The writer of Quartz has recently shared the impact to our health if we are working all year round without a holiday. According to the writer, working without a real break can take a serious toll on one’s mental and physical health.
The toll on your body
There’s a strong relationship between people who don’t vacay and the risk of heart disease. Data collected in 1991 from a renowned ongoing longitudinal project started in 1948, called the Framingham study, shows that female homemakers who took vacation once every six years or less had nearly twice the risk of developing heart attacks or having a fatal heart problem than those who took time off at least twice a year.
Men are affected, too. A 2012 review of 50 years of research published in the American Journal of Epidemiology showed that a ten-hour-or-more workday increased the risk of coronary heart risk by 80%, in both sexes. The researchers reasoned that the correlation may be related in part to health problems associated with longer exposure to psychological stress.
The toll on your mind
Just as grueling work hours have been found to test our mental health, vacation is thought to promote it. In 2012, drawing on data from another large longterm project called Whitehall II, which collects information about British civil servants, researchers from the Finnish Institute of Occupational Health and elsewhere found that people who worked more than 11 hours a day (compared to those who worked 7-8 hours a day) were more than twice as likely to have a major depressive episode, even in those without previous mental health issues.
The toll on your work
Not surprisingly, resting the mind outside work can benefit a person’s performance back in the office. A 2012 study by psychologists from University of California, Santa Barbara, and other schools showed that participants who were faced with a problem showed an increase in creative solutions after being allowed to let their minds wander for a short period.

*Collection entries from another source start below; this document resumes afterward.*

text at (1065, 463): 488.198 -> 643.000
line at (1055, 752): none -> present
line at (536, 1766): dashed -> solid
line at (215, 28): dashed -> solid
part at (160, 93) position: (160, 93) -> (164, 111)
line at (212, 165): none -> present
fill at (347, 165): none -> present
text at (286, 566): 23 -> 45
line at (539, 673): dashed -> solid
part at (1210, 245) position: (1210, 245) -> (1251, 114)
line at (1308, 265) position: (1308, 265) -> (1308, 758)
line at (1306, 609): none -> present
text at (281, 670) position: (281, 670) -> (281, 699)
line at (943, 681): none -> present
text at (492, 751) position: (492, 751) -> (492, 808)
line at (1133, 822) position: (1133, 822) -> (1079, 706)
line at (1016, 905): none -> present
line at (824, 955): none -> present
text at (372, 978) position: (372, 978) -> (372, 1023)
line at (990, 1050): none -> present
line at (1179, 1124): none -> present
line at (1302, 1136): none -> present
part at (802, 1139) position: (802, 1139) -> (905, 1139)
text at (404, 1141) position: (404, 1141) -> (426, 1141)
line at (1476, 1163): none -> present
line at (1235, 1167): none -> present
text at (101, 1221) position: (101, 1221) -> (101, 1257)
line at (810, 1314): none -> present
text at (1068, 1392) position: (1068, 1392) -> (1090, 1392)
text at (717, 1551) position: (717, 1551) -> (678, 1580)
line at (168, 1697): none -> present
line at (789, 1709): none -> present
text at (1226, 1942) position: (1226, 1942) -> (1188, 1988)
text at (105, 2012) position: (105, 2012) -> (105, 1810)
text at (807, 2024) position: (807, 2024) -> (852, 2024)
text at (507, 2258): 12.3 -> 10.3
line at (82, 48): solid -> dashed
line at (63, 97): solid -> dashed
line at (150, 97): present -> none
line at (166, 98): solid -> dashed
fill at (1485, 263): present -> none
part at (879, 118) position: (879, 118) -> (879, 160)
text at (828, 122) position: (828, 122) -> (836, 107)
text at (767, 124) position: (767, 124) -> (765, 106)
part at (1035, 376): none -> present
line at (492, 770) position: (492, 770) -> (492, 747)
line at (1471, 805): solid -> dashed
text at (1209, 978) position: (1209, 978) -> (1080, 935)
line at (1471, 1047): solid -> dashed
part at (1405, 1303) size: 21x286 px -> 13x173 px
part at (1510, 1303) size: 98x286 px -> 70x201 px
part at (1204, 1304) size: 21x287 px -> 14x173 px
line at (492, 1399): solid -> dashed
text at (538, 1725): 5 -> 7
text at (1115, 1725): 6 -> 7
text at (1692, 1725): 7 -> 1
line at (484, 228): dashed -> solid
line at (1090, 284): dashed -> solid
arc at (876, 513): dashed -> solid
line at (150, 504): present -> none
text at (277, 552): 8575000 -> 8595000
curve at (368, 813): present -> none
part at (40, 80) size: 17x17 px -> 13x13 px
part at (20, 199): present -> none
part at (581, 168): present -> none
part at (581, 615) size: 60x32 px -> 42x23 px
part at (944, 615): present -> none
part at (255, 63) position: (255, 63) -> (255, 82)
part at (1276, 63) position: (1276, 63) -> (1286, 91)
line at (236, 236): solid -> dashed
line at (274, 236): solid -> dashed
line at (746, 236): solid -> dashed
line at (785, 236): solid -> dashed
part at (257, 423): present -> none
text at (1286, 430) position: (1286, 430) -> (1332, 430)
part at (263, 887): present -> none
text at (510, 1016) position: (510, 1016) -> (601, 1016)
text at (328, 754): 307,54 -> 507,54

By contrast, enduring relentless working hours has the opposite effect. A 2008 study from the Finnish Institute of Occupational Health/Centre of Expertise for Work Organizations over roughly five years showed that people who work a 55-hour work week (as opposed to a 40-hour one) demonstrated lower cognitive function, including poor vocabulary and reasoning.
Some vacations do more than others. For instance, getaways that involve mastering new skills, like surfing or yoga, are especially helpful in reducing exhaustion in the days following your break. Likewise, a frustrating or conflict-ridden vacation can be a drain on energy and productivity.